(Description of the task): Retype the data below exactly; skip every image.

Data excerpts
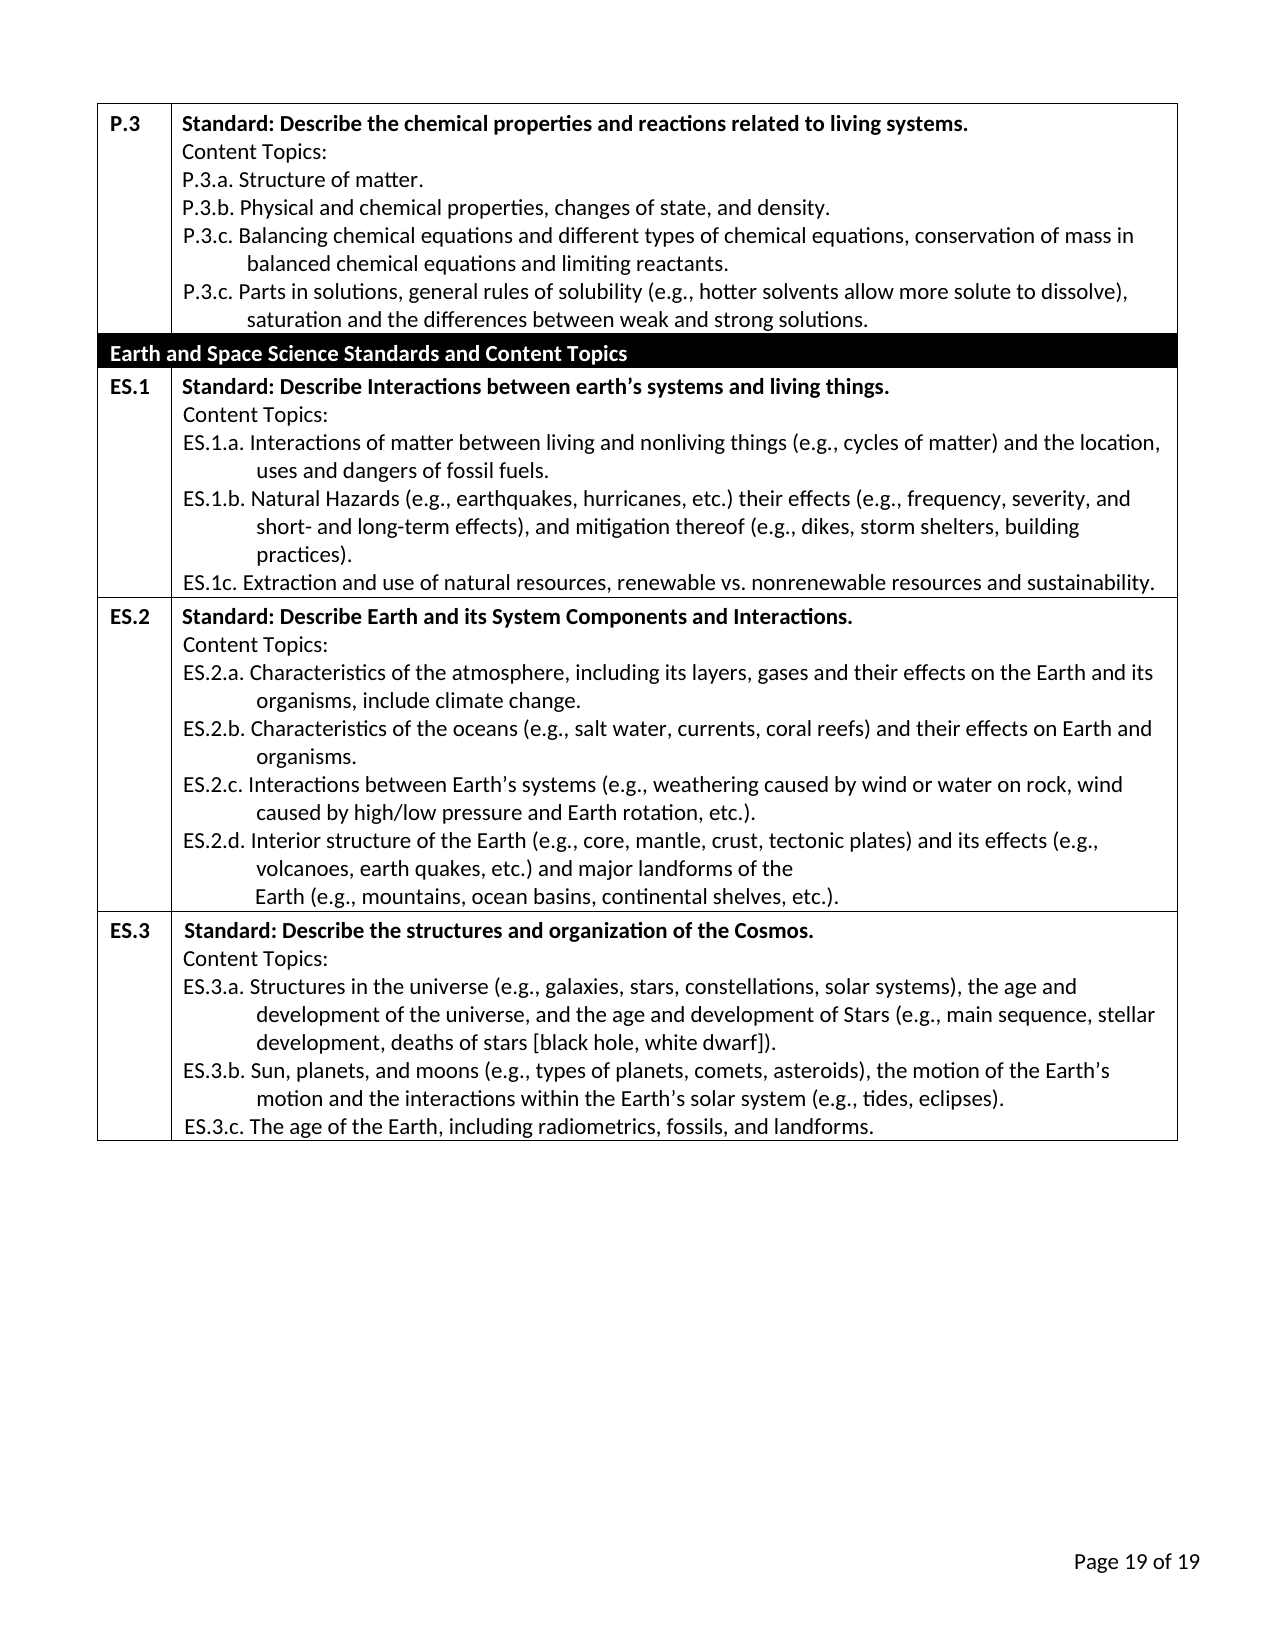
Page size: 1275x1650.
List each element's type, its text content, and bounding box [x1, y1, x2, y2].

table_cell Standard: Describe the structures and organization of the Cosmos. Content Topics: ES.3.a. Structures in the universe (e.g., galaxies, stars, constellations, solar systems), the age and development of the universe, and the age and development of Stars (e.g., main sequence, stellar development, deaths of stars [black hole, white dwarf]). ES.3.b. Sun, planets, and moons (e.g., types of planets, comets, asteroids), the motion of the Earth’s motion and the interactions within the Earth’s solar system (e.g., tides, eclipses). ES.3.c. The age of the Earth, including radiometrics, fossils, and landforms. [172, 912, 1177, 1140]
table_cell ES.3 [98, 912, 171, 1140]
table_cell Earth and Space Science Standards and Content Topics [98, 334, 1177, 367]
table_cell ES.2 [98, 598, 171, 911]
table_cell Standard: Describe Interactions between earth’s systems and living things. Content Topics: ES.1.a. Interactions of matter between living and nonliving things (e.g., cycles of matter) and the location, uses and dangers of fossil fuels. ES.1.b. Natural Hazards (e.g., earthquakes, hurricanes, etc.) their effects (e.g., frequency, severity, and short- and long-term effects), and mitigation thereof (e.g., dikes, storm shelters, building practices). ES.1c. Extraction and use of natural resources, renewable vs. nonrenewable resources and sustainability. [172, 368, 1177, 597]
table_cell Standard: Describe Earth and its System Components and Interactions. Content Topics: ES.2.a. Characteristics of the atmosphere, including its layers, gases and their effects on the Earth and its organisms, include climate change. ES.2.b. Characteristics of the oceans (e.g., salt water, currents, coral reefs) and their effects on Earth and organisms. ES.2.c. Interactions between Earth’s systems (e.g., weathering caused by wind or water on rock, wind caused by high/low pressure and Earth rotation, etc.). ES.2.d. Interior structure of the Earth (e.g., core, mantle, crust, tectonic plates) and its effects (e.g., volcanoes, earth quakes, etc.) and major landforms of the Earth (e.g., mountains, ocean basins, continental shelves, etc.). [172, 598, 1177, 911]
table_cell P.3 [98, 104, 171, 333]
table_cell ES.1 [98, 368, 171, 597]
table_cell Standard: Describe the chemical properties and reactions related to living systems. Content Topics: P.3.a. Structure of matter. P.3.b. Physical and chemical properties, changes of state, and density. P.3.c. Balancing chemical equations and different types of chemical equations, conservation of mass in balanced chemical equations and limiting reactants. P.3.c. Parts in solutions, general rules of solubility (e.g., hotter solvents allow more solute to dissolve), saturation and the differences between weak and strong solutions. [172, 104, 1177, 333]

(Written solution):
Page size: 1275x1650.
List each element's type, its text content, and bounding box [x1, y1, x2, y2].

table_cell Standard: Describe the structures and organization of the Cosmos. Content Topics: ES.3.a. Structures in the universe (e.g., galaxies, stars, constellations, solar systems), the age and development of the universe, and the age and development of Stars (e.g., main sequence, stellar development, deaths of stars [black hole, white dwarf]). ES.3.b. Sun, planets, and moons (e.g., types of planets, comets, asteroids), the motion of the Earth’s motion and the interactions within the Earth’s solar system (e.g., tides, eclipses). ES.3.c. The age of the Earth, including radiometrics, fossils, and landforms. [172, 912, 1177, 1140]
table_cell ES.3 [98, 912, 171, 1140]
table_cell Earth and Space Science Standards and Content Topics [98, 334, 1177, 367]
table_cell ES.2 [98, 598, 171, 911]
table_cell Standard: Describe Interactions between earth’s systems and living things. Content Topics: ES.1.a. Interactions of matter between living and nonliving things (e.g., cycles of matter) and the location, uses and dangers of fossil fuels. ES.1.b. Natural Hazards (e.g., earthquakes, hurricanes, etc.) their effects (e.g., frequency, severity, and short- and long-term effects), and mitigation thereof (e.g., dikes, storm shelters, building practices). ES.1c. Extraction and use of natural resources, renewable vs. nonrenewable resources and sustainability. [172, 368, 1177, 597]
table_cell Standard: Describe Earth and its System Components and Interactions. Content Topics: ES.2.a. Characteristics of the atmosphere, including its layers, gases and their effects on the Earth and its organisms, include climate change. ES.2.b. Characteristics of the oceans (e.g., salt water, currents, coral reefs) and their effects on Earth and organisms. ES.2.c. Interactions between Earth’s systems (e.g., weathering caused by wind or water on rock, wind caused by high/low pressure and Earth rotation, etc.). ES.2.d. Interior structure of the Earth (e.g., core, mantle, crust, tectonic plates) and its effects (e.g., volcanoes, earth quakes, etc.) and major landforms of the Earth (e.g., mountains, ocean basins, continental shelves, etc.). [172, 598, 1177, 911]
table_cell P.3 [98, 104, 171, 333]
table_cell ES.1 [98, 368, 171, 597]
table_cell Standard: Describe the chemical properties and reactions related to living systems. Content Topics: P.3.a. Structure of matter. P.3.b. Physical and chemical properties, changes of state, and density. P.3.c. Balancing chemical equations and different types of chemical equations, conservation of mass in balanced chemical equations and limiting reactants. P.3.c. Parts in solutions, general rules of solubility (e.g., hotter solvents allow more solute to dissolve), saturation and the differences between weak and strong solutions. [172, 104, 1177, 333]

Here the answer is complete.